Expected Value and Standard Error

Expected Value

In probability theory, the expected value (or expectation, mathematical expectation, EV, mean, or first moment) of a random variable is the weighted average of all possible values that this random variable can take on. The weights used in computing this average are probabilities in the case of a discrete random variable, or values of a probability density function in the case of a continuous random variable.

The expected value may be intuitively understood by the law of large numbers: the expected value, when it exists, is almost surely the limit of the sample mean as sample size grows to infinity. More informally, it can be interpreted as the long-run average of the results of many independent repetitions of an experiment (e.g. a dice roll). The value may not be expected in the ordinary sense—the "expected value" itself may be unlikely or even impossible (such as having 2.5 children), as is also the case with the sample mean.

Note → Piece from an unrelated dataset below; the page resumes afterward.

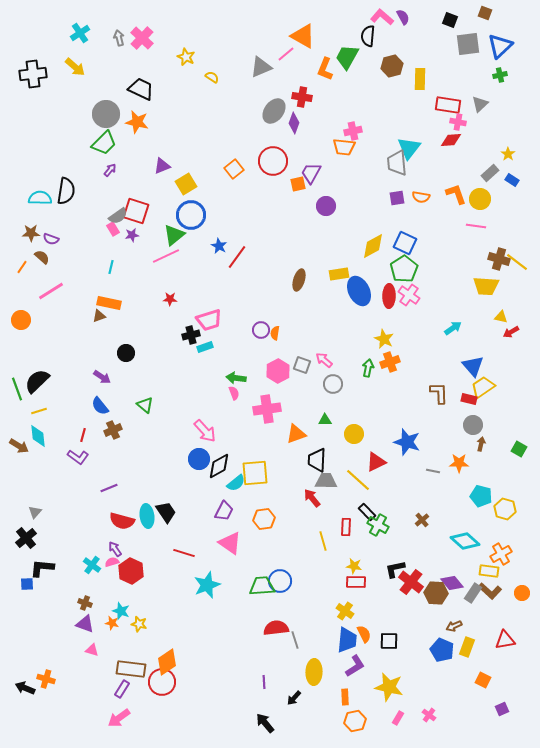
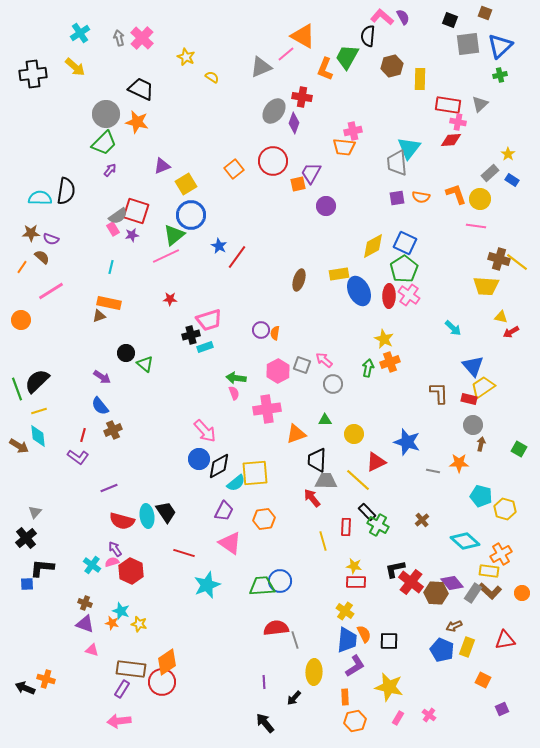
cyan arrow at (453, 328): rotated 78 degrees clockwise
green triangle at (145, 405): moved 41 px up
pink arrow at (119, 718): moved 3 px down; rotated 30 degrees clockwise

The expected value of a random variable can be calculated by summing together all the possible values with their weights (probabilities): 

$E\left [ X \right ]= x_{1}p_{1}+x_{2}p_{2}+...+x_{k}p_{k}$

where $x$ represents a possible value and $p$ represents the probability of that possible value.

Standard Error

The standard error is the standard deviation of the sampling distribution of a statistic. For example, the sample mean is the usual estimator of a population mean. However, different samples drawn from that same population would in general have different values of the sample mean. The standard error of the mean (i.e., of using the sample mean as a method of estimating the population mean) is the standard deviation of those sample means over all possible samples of a given size drawn from the population.

Standard Deviation

This is a normal distribution curve that illustrates standard deviations. The likelihood of being further away from the mean diminishes quickly on both ends.

Expected Value and Standard Error of a Sum

Suppose there are five numbers in a box: 1, 1, 2, 3, and 4. If we were to selected one number from the box, the expected value would be: 

$\displaystyle E\left [ X \right ]= 1\cdot \frac{1}{5}+1\cdot \frac{1}{5}+2\cdot \frac{1}{5}+3\cdot \frac{1}{5}+4\cdot \frac{1}{5}=2.2$

Now, let's say we draw a number from the box 25 times (with replacement). The new expected value of the sum of the numbers can be calculated by the number of draws multiplied by the expected value of the box: $25\cdot 2.2 = 55$. The standard error of the sum can be calculated by the square root of number of draws multiplied by the standard deviation of the box: $\sqrt{25} \cdot \text{SD of box} = 5\cdot 1.17 = 5.8$. This means that if this experiment were to be repeated many times, we could expect the sum of 25 numbers chosen to be within 5.8 of the expected value of 55, either higher or lower.